何云大声道:“薛将军,我们这些斥候轮番监视敌营,并不敢懈怠。昨日敌营毫无异样。”
沈劲气急而骂:“毫无异样?几千兵马一夜之间消失,你们都不知道……你们干什么吃的?”
“这并非斥候的过错。”陆遥打断了沈劲的喝骂:“敌军既然借着大雾转移,绝不是临时起意,显然是绸缪多日的结果,必有重大图谋。何云,你干的很好,要不是你,我们还不知要被蒙骗多久!”
他拍拍何云的肩膀道:“且记下了,战后一并叙功!”
虽然军情突变,陆遥却面不改色,他心思甚快,絮叨两句的时间里便已有了几分计较,于是纵身上马,用严厉的语气说道:“沈劲,你带本部骑兵会同何云等斥候,严密巡查麓台山周围五十里,尽一切可能找出胡人主力的动向!”

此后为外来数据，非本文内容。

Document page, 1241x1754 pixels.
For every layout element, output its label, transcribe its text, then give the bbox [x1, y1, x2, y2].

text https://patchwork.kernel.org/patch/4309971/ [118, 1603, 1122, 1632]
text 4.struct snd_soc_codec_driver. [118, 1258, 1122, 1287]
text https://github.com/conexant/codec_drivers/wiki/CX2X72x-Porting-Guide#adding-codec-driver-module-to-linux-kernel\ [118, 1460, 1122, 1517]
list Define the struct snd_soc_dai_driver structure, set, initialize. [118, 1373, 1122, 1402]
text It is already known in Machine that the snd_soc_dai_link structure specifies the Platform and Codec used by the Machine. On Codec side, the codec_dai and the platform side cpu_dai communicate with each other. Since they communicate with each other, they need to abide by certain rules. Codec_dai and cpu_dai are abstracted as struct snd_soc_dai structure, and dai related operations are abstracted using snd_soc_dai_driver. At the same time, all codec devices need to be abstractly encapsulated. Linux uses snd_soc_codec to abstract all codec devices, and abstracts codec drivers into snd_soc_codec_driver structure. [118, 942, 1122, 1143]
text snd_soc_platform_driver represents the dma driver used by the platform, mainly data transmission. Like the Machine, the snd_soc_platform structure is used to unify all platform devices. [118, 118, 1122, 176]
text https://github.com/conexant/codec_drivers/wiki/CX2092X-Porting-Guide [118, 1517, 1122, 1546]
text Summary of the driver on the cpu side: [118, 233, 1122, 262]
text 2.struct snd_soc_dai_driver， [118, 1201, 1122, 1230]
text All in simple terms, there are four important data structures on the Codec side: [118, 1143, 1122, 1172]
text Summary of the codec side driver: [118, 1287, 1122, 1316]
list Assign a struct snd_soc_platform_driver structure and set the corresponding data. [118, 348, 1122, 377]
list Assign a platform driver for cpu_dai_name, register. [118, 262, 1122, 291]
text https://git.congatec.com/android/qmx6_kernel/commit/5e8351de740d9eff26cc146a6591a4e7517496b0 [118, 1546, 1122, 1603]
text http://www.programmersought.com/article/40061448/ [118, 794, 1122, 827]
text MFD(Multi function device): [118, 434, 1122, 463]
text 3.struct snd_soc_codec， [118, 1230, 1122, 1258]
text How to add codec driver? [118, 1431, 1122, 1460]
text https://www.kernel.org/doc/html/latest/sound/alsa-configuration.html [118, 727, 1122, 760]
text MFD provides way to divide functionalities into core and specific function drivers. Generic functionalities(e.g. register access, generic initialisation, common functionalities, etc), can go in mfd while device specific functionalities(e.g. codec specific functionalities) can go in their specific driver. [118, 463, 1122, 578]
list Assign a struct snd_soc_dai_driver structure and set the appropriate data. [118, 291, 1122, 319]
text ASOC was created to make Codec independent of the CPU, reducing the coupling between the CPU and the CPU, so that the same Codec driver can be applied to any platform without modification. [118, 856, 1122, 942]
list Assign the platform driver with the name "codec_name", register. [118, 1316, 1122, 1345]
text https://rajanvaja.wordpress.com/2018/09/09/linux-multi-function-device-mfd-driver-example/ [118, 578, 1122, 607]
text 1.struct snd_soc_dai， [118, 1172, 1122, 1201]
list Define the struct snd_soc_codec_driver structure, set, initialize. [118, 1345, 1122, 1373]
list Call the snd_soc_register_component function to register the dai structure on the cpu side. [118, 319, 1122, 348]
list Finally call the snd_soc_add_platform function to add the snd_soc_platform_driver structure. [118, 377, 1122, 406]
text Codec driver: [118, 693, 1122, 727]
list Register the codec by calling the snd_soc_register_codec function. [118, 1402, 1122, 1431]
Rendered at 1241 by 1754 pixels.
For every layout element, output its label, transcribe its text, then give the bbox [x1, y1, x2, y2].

“许牧,你带十名骑兵,将敌情通报竭方山的黄肃将军,请他加强警戒,严防匈奴偷袭!要快!”
“郭欢,你带本部前去大小道路沿线哨卡,将所有哨卡守把人员增加一倍,所有人都要睁大眼睛盯紧。谁敢疏忽大意,立斩!”
陆遥流水价发令,众军官凛然接令,随即各自奔走而去。
陆遥急驰回军营里,又令薛彤、费岑等人整顿军马器械,防备匈奴来攻。
他本人在大帐中急取了祁县及周边地区的地理图来看,看了片刻,只觉丝毫没有收获。他有几分烦躁地将地图一推,起身在营帐中来回踱步。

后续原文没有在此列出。